## ASSIGNED TASK
Locate every line in the material that contains the word "молотый" and copy each of those lines.

## DATA EXTRACT
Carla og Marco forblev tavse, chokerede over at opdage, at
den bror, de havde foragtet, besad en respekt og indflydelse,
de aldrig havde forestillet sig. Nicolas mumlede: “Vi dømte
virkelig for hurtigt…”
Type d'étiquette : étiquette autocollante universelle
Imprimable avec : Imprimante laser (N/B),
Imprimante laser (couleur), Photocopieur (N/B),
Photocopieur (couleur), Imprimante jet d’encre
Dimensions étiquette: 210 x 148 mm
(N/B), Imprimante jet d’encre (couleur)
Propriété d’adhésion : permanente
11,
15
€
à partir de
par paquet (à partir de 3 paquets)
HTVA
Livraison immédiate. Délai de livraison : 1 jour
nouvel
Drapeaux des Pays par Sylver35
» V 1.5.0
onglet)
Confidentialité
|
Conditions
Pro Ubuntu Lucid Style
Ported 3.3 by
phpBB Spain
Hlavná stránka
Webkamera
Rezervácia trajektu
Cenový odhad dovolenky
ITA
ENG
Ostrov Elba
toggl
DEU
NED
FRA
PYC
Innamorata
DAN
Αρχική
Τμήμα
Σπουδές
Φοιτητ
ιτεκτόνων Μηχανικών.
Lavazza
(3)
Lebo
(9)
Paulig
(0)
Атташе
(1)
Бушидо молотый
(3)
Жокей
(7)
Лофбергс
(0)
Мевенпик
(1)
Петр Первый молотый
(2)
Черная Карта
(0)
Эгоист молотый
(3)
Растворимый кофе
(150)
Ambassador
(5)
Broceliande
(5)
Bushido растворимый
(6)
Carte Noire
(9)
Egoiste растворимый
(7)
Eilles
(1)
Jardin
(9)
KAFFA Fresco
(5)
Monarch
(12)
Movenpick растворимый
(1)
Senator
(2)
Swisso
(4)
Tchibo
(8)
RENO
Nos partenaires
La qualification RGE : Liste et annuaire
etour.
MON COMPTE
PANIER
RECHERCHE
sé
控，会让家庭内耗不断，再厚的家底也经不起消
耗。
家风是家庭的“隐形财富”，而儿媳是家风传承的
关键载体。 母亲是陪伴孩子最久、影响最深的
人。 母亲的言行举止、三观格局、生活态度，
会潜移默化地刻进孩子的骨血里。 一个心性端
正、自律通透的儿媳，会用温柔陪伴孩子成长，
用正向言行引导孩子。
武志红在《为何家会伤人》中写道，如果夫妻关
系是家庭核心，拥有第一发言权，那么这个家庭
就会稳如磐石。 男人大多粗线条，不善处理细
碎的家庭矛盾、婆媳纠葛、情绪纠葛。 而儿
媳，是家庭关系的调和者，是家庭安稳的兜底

## ANSWER TO THE EXERCISE
Бушидо молотый
Петр Первый молотый
Эгоист молотый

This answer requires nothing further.